Proactive Judicial Activism
May 23, 2005
In my daily perusal of the news, I caught two items that illustrate, quite clearly, how liberals view the role of the judiciary, thus revealing, in stark terms, how critically important is the battle over the judicial filibuster.
First, I read about a commencement speech at Brandeis University by the Massachusetts Supreme Judicial Court justice who authored the opinion declaring same-sex marriage legal in Massachusetts. Newsmax.com reported that Justice Margaret Marshall said, “Our courts function as a pressure valve to defuse political and social tension.” Marshall equated criticism of “judicial activism” to a challenge to judicial independence and an effort “to skew public debate or to intimidate judges.”
Where do you suppose Marshall came up with the idea that courts serve as pressure valves? Of course we resolve legal disputes in trial courts, but that’s hardly what the justice meant by defusing social and political tension. Where in the Constitution — federal or State of Massachusetts — did this lady divine the notion that appellate courts are to take it upon themselves to set policy?
But here she is, consistent with her same-sex marriage decision, publicly defending the prerogative of the judiciary to make law and implement a policy agenda. Worse, she’s employing the tactic recently adopted by the Left of accusing opponents of judicial activism of intimidation when they denounce judges who engage in the practice. It’s another perfect example of accusing the other side of doing precisely what you are attempting: intimidation.

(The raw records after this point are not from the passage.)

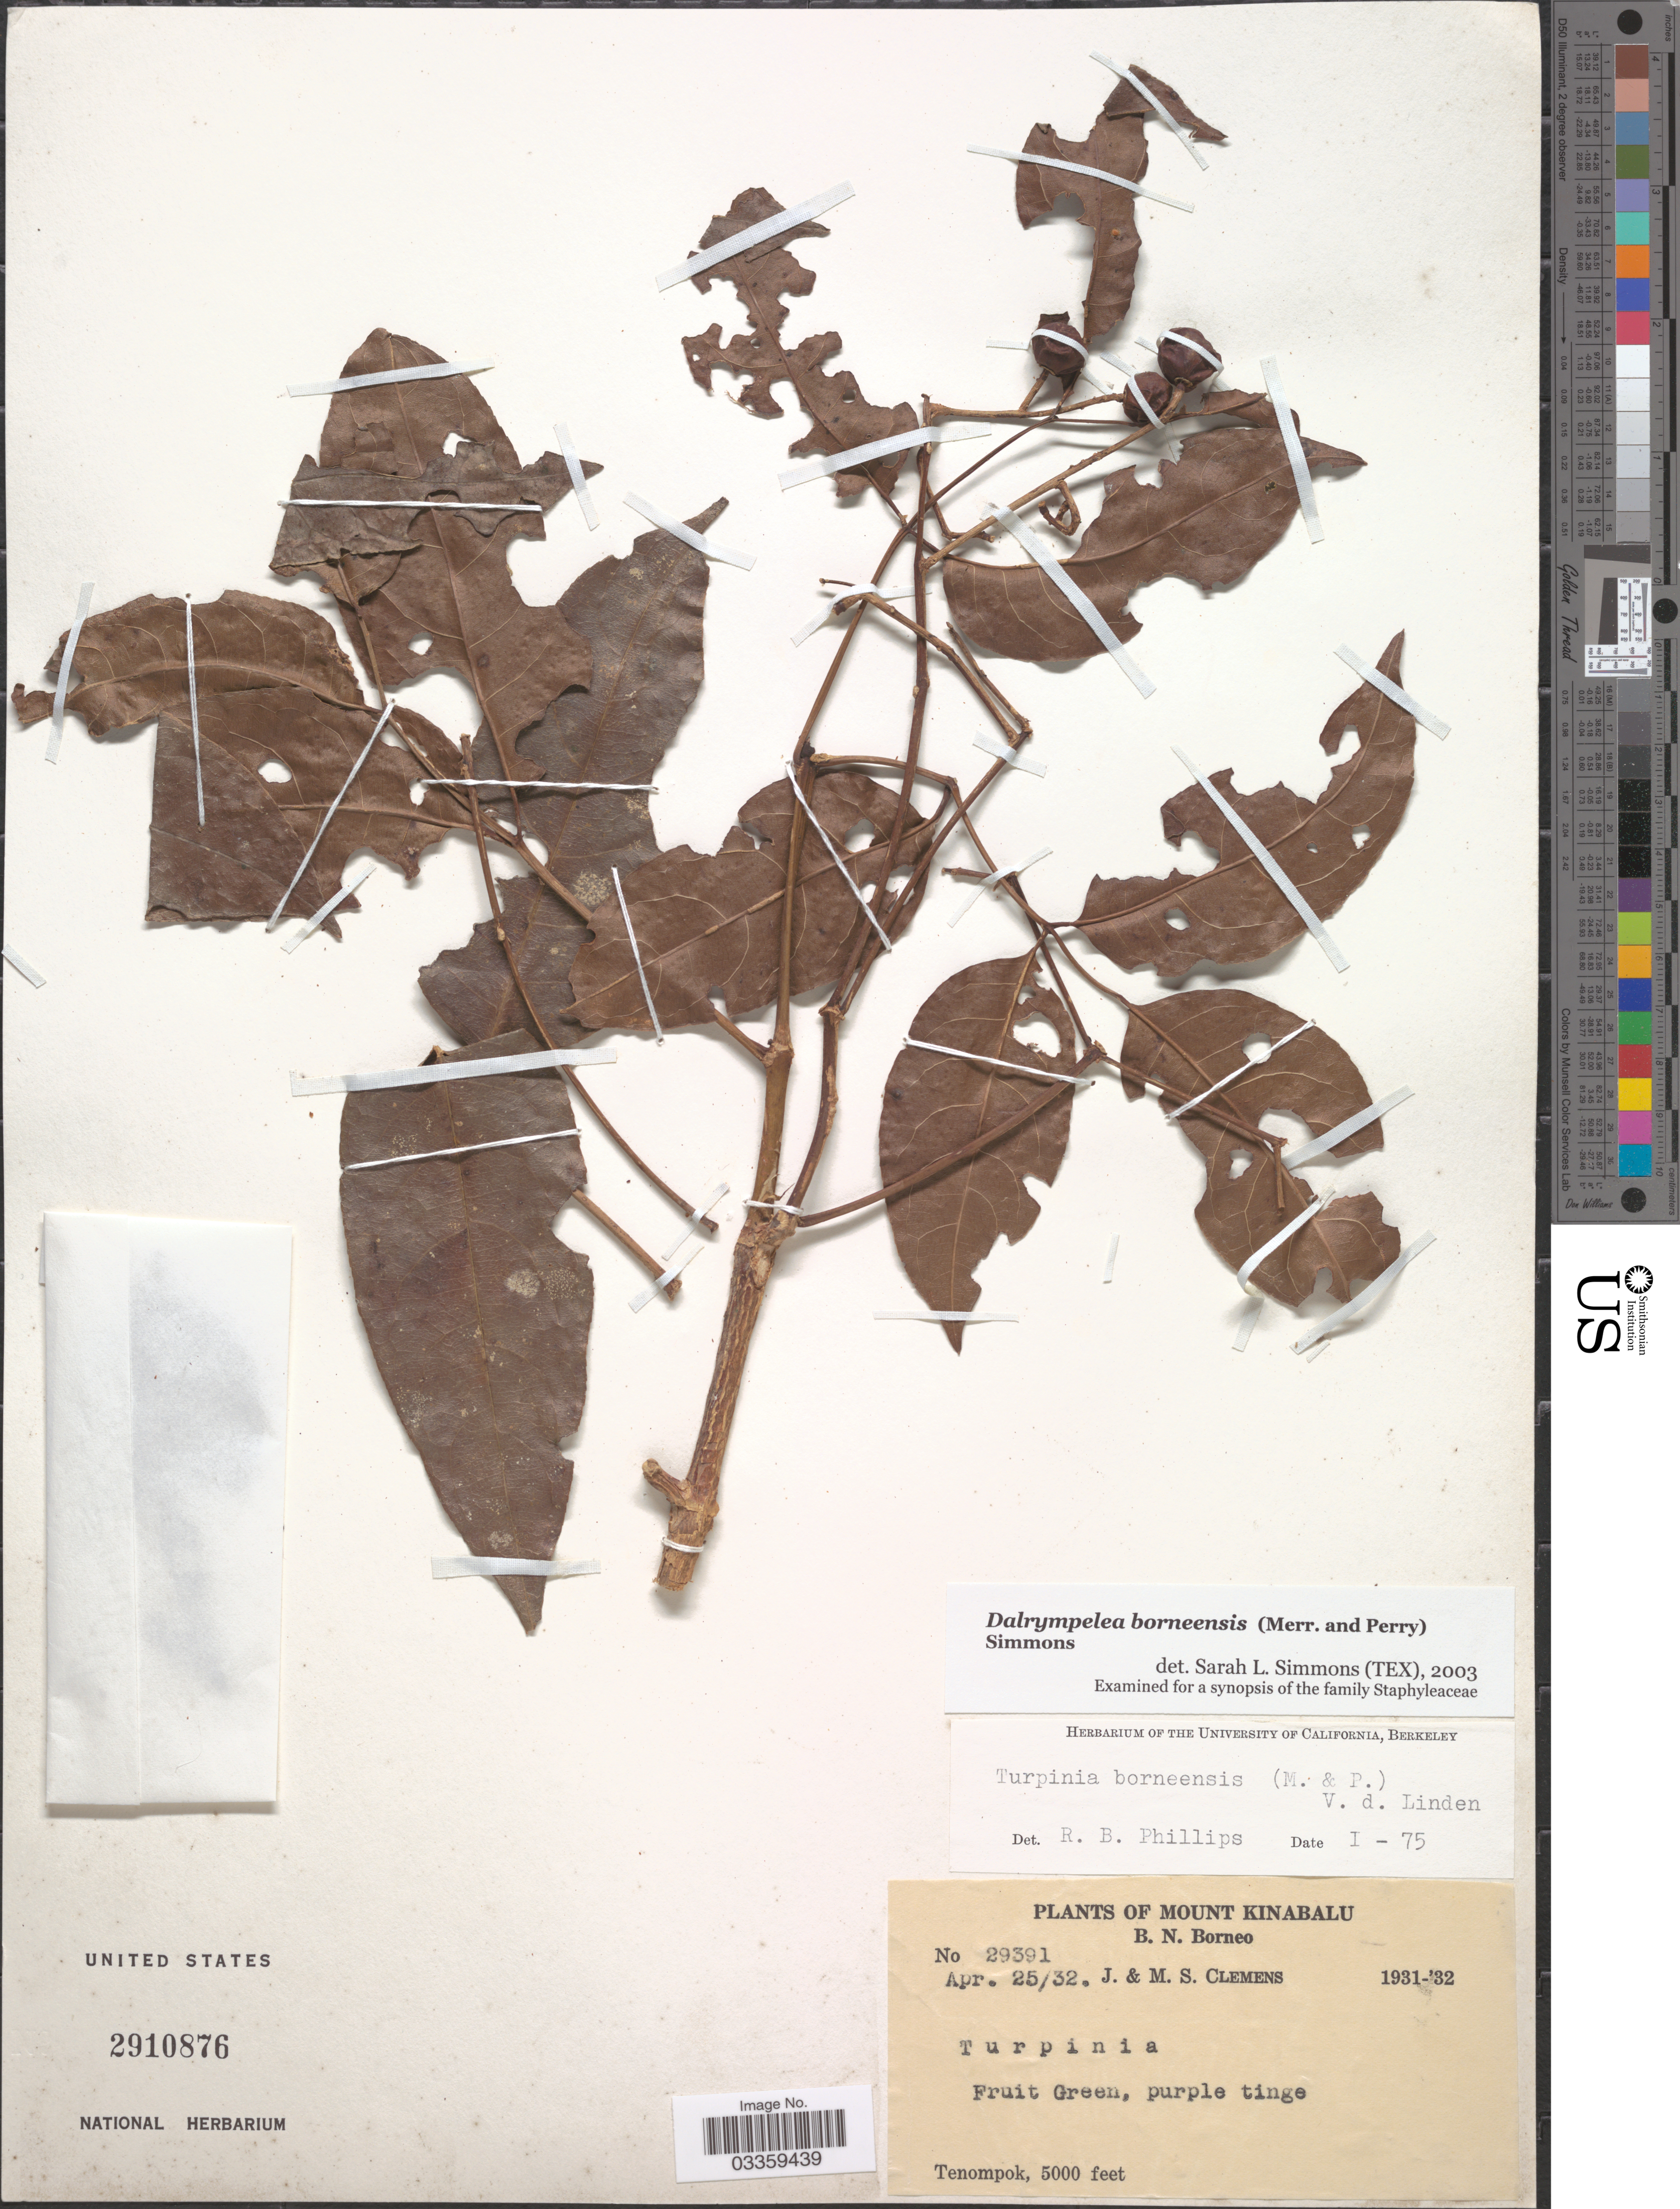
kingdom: Plantae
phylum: Tracheophyta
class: Magnoliopsida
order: Crossosomatales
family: Staphyleaceae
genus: Dalrympelea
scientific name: Dalrympelea borneensis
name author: (Merr. & L.M. Perry) Nor-Ezzaw.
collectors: J. Clemens & M. S. Clemens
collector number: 29391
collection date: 1932-04-25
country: Malaysia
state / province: Sabah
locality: Mount Kinabalu. B.N. Borneo. Tenompok.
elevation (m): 1524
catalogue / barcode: US 2910876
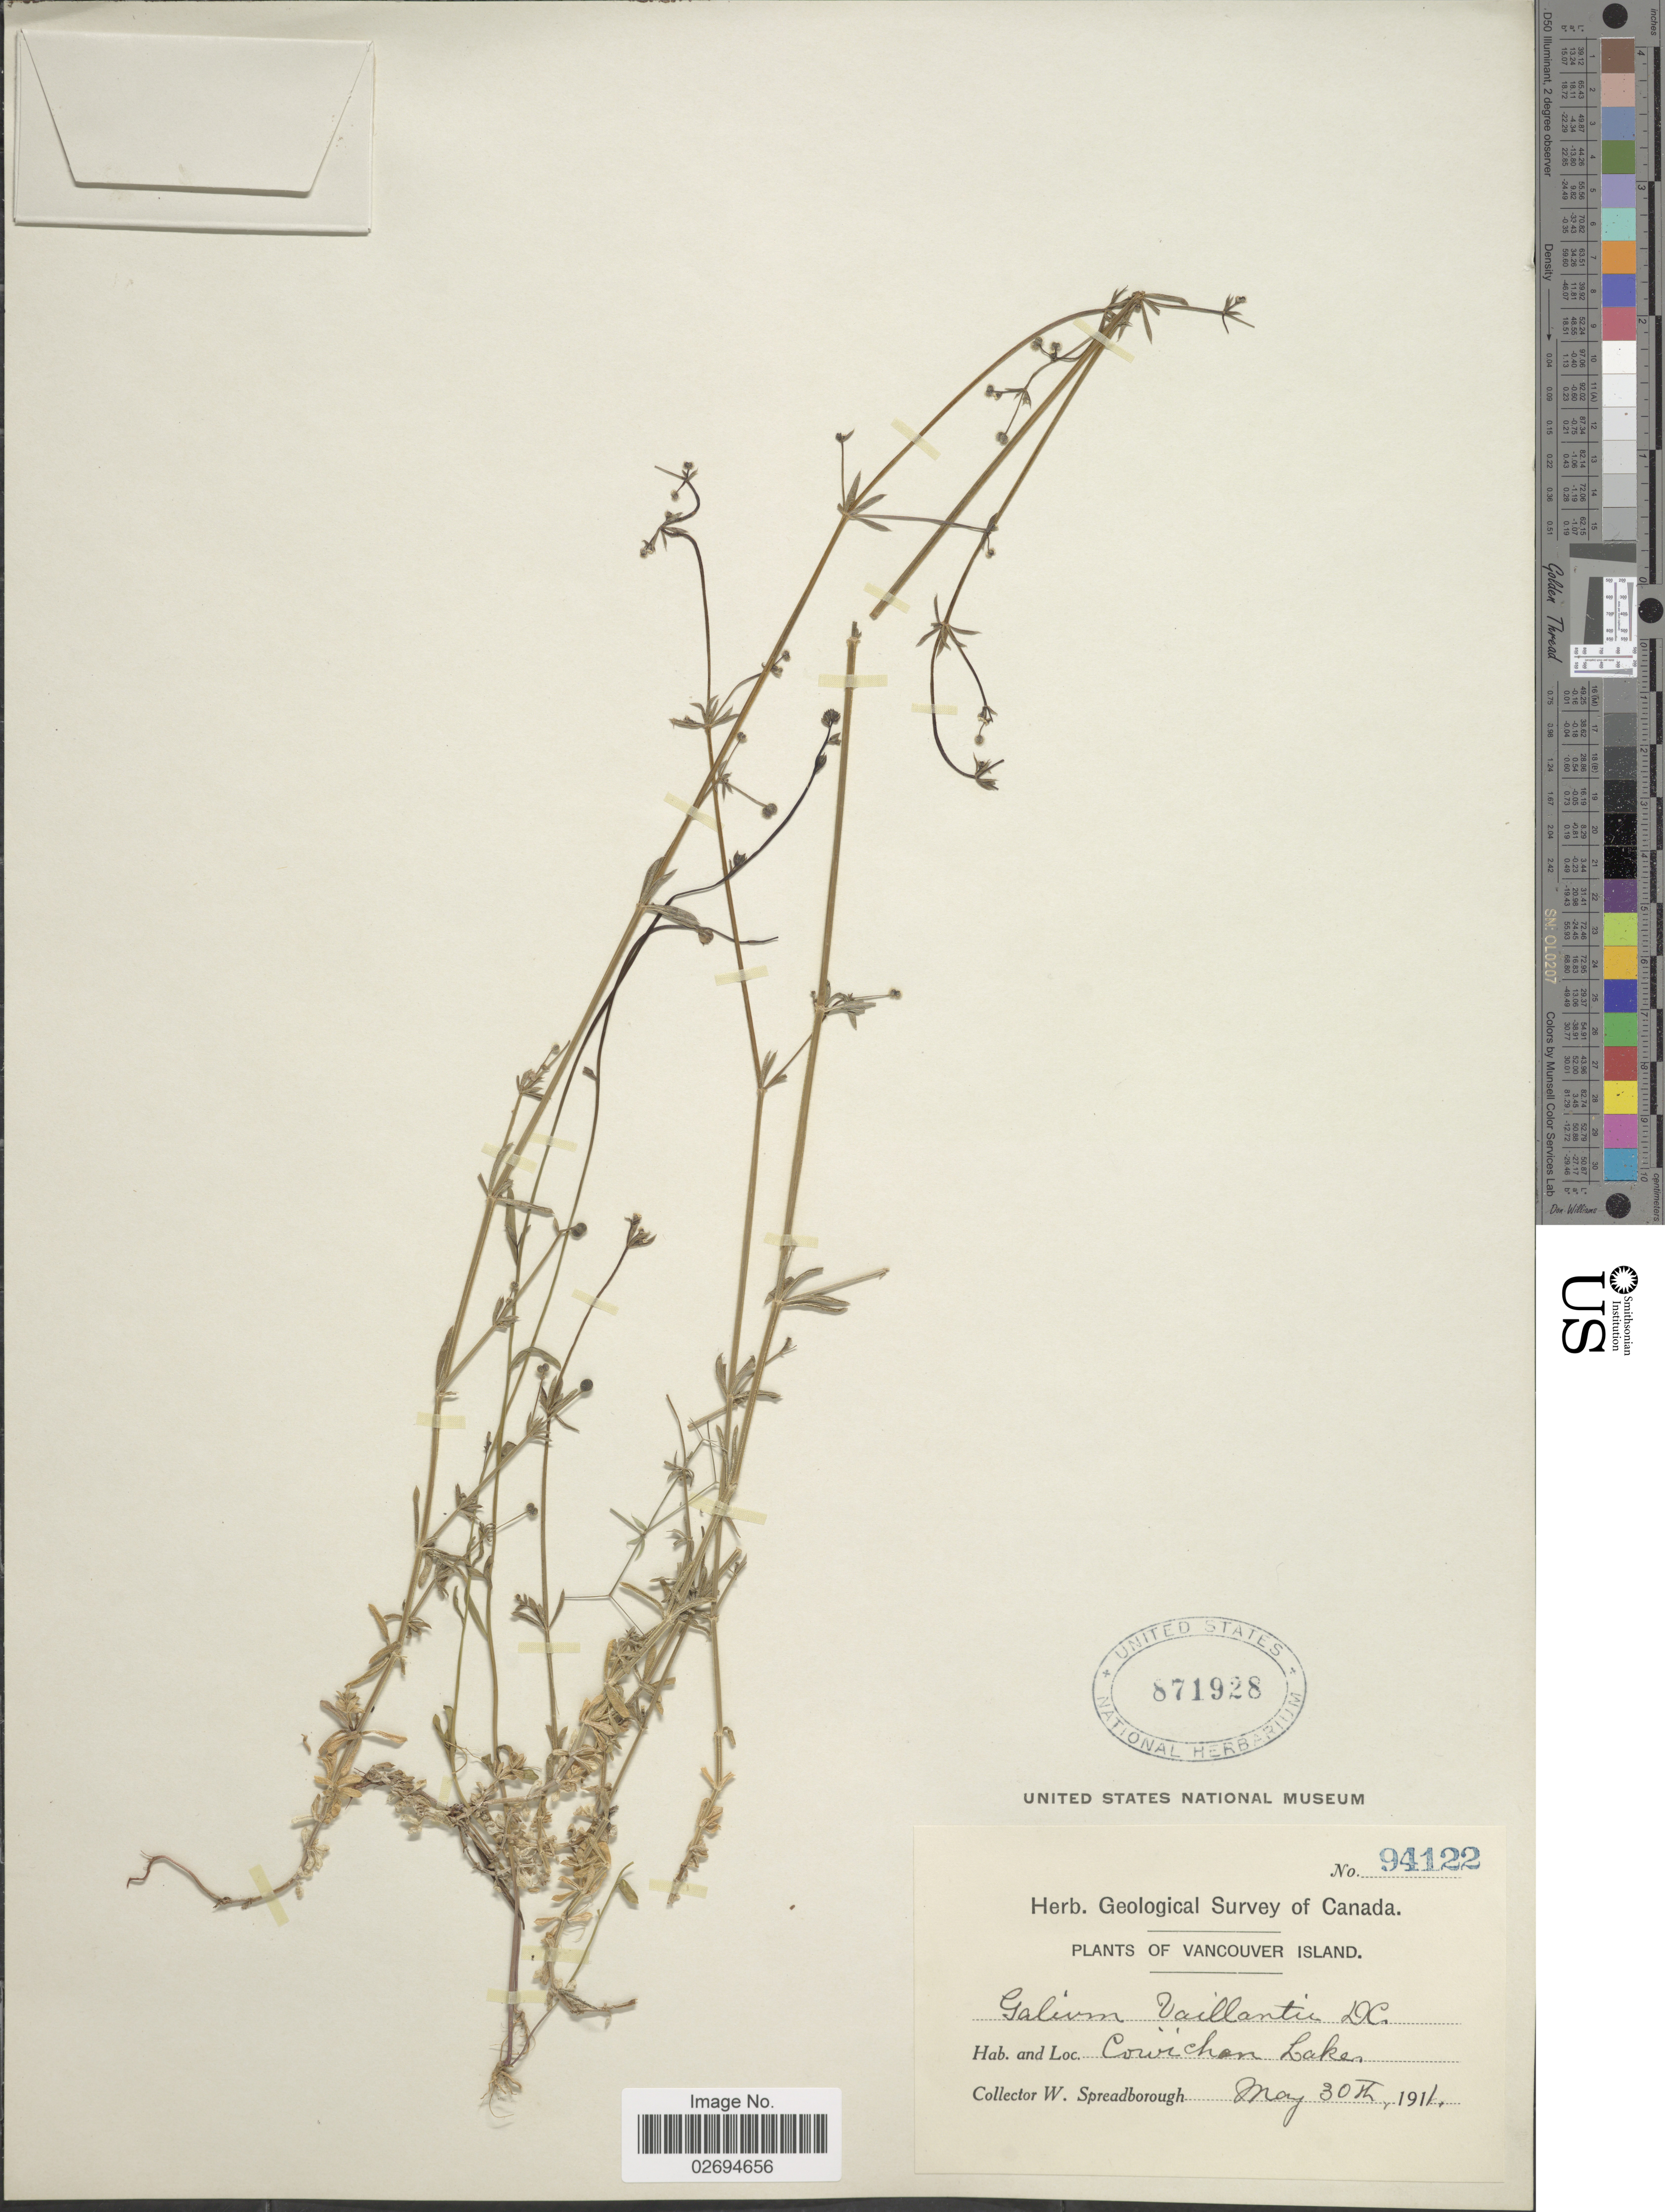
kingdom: Plantae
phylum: Tracheophyta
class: Magnoliopsida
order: Gentianales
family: Rubiaceae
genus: Galium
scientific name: Galium vaillantii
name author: DC.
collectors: W. Spreadborough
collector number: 94122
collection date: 1911-05-30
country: Canada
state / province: British Columbia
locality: Vancouver Island, Cowichan Lakes.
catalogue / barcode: US 871928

When its guard is down, the Left openly admits it philosophically supports judicial activism as a means to the end of establishing policy. Having resigned itself to the unlikelihood of achieving its goals through the legislative process, the Left doesn’t even bother to explain how it can reconcile the courts assuming a law-making role.
That’s why there is no moral equivalence between conservatives opposing activist judges and liberals opposing originalist judges. Even if Republicans had obstructed President Clinton’s appellate court appointments to the degree Democrats have blocked President Bush’s, which is not the case, we’re talking apples and oranges, because most such Clinton appointees believe, as a matter of their judicial philosophy, that it’s acceptable for courts to make law. If all judges honored the courts’ proper constitutional role, the subject of their “conservatism” or “liberalism” would be largely irrelevant, because they would relegate themselves to interpreting the law, rather than making policy — conservative or liberal.
I truly don’t know of any “conservative” judges who believe in judicial activism. The fact that liberals say originalist judges are merely activist judges with a conservative bent doesn’t make it so. But it certainly serves to muck up the issue and create the false perception of a moral equivalence — something the Left has refined to an art form.
Not that it’s needed, but I found further proof of the Left’s willingness to conspicuously embrace judicial activism, in reviewing the transcript of Democratic National Committee Chairman Howard Dean’s appearance on NBC’s “Meet the Press.”
As DNC chairman, Dean speaks for the party. Right out of the box Sunday, in response to a question about the potential significance of the anticipated Republican decision to invoke the constitutional option to outlaw filibusters for judicial nominees, Dean said “… 48 percent of us didn’t vote for President Bush, but we still have some say in shaping the agenda of the country.”
This quote immediately reveals two things about Dean’s (and the Left’s) mindset concerning the judicial appointment issue. First, as I correctly asserted in a very recent column, Democrats seem to think they are entitled, as a minority party, to have their own judges appointed in proportion to the popular vote percentage their losing candidate (John Kerry) received in the election. Based on Dean’s rants and other things I’ve read, I don’t think I’m drawing an extreme inference.
More importantly, Dean, like Justice Marshall and, presumably, the lion’s share of Democrat congressmen, makes no bones about admitting that he views the role of appellate judges as including policy making (agenda-shaping). If there were any doubt about Dean’s meaning, he added a few minutes later (still in reference to the judicial appointment issue), “This is the last opportunity the Democrats have to say anything about public policy” considering that “one party is pretty well in charge in Washington.”
In other words, Democrat congressmen should utilize the filibuster to reject originalist judges appointed by Republican presidents, no matter how qualified and honorable.
Democrats have done a good job snowing people into believing this judicial fight is purely one of partisan political rancor, but it is much more than that, from their perspective. It’s a last ditch, desperation effort to hold on to the judiciary as a policy-making vehicle.
All of the foregoing underscores why the breaking news — that Senate Republicans have once again caved by entering into a “bipartisan” compromise with Democrats to avert the constitutional option and undermine President Bush and his judicial appointment power — is exceptionally troubling.